Pablo Amorsolo

Famous Filipino Painters: Pablo Cueto Amorsolo (June 26, 1898 – 1945) is one of the known artist painters in the Philippines. He is the younger brother of the Philippine's national artist in painting, Fernando Amorsolo.

Pablo Amorsolo was born in Daet, Camarines Norte to husband and wife Pedro Amorsolo and Bonifacia Cueto. When he was still eight years old, his family moved to Manila.

During World War II, he became a follower of the Greater East Asia Co Prosperity Sphere, and served as a colonel of the Kempetai of the Japanese Empire.

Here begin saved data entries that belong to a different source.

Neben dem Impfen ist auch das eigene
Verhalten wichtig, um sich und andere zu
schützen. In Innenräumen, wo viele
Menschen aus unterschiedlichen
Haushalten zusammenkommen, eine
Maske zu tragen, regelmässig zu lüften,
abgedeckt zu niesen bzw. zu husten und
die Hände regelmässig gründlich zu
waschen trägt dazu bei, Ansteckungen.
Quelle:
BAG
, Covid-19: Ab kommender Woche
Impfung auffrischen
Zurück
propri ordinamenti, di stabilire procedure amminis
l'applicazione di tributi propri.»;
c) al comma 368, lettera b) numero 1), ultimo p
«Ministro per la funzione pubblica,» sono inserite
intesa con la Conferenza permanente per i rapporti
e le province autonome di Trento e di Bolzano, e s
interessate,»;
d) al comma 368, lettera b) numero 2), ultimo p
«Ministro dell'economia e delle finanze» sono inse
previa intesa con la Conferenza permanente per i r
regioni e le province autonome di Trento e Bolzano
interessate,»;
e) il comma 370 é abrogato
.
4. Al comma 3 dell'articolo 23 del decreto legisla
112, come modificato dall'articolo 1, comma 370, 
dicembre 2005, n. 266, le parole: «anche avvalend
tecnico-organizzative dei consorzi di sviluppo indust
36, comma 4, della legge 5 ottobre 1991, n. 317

When the American soldiers succeed in returning to the shores of the Philippines, Amorsolo was captured by Filipino troops.

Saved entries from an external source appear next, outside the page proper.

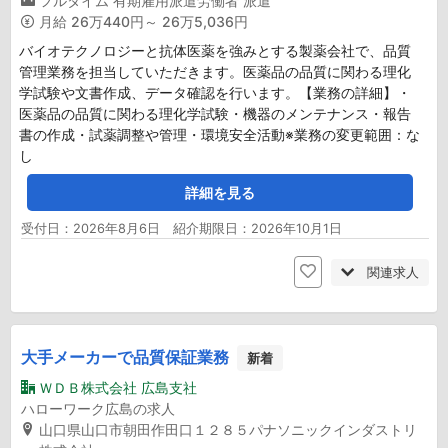
フルタイム
有期雇用派遣労働者
派遣
月給
26万440円～ 26万5,036円
バイオテクノロジーと抗体医薬を強みとする製薬会社で、品質
管理業務を担当していただきます。医薬品の品質に関わる理化
学試験や文書作成、データ確認を行います。【業務の詳細】・
医薬品の品質に関わる理化学試験・機器のメンテナンス・報告
書の作成・試薬調整や管理・環境安全活動※業務の変更範囲：な
し
詳細を見る
受付日：2026年8月6日 紹介期限日：2026年10月1日
関連求人
大手メーカーで品質保証業務
新着
ＷＤＢ株式会社 広島支社
ハローワーク広島の求人
山口県山口市朝田作田口１２８５パナソニックインダストリ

He was sentenced and executed by firing squad in the hands of guerillas. He died in this manner at the Antipolo, Rizal.

Pablo Amorsolo was an enthusiast of both classical and modern-day forms of art. During the 1930s, he drew and painted may editorial illustrations for Philippine magazines such as the Graphic, Tribune, La Vanguardia, Herald, and Manila Times. He became one of the causes for the rise of the so-called genre art in the Philippines, because he weaved, through his artistic brush strokes, a wide variety of images that show native and social scenes and scenarios. He was also a known master of portrait paintings who had the ability to give life to any individual subject. He painted people from different levels of society and also from varied age brackets, where he was able to present his ability to understand the characteristics and personalities of his human subjects. He also created works that portray themes related to Philippine history. Examples of these are the large images of Magellan and the Natives and The Discovery of the Philippines. The latter was painted in 1944.

Unfortunately, most of Pablo Amorsolo's paintings were destroyed by a fire which occurred in 1945.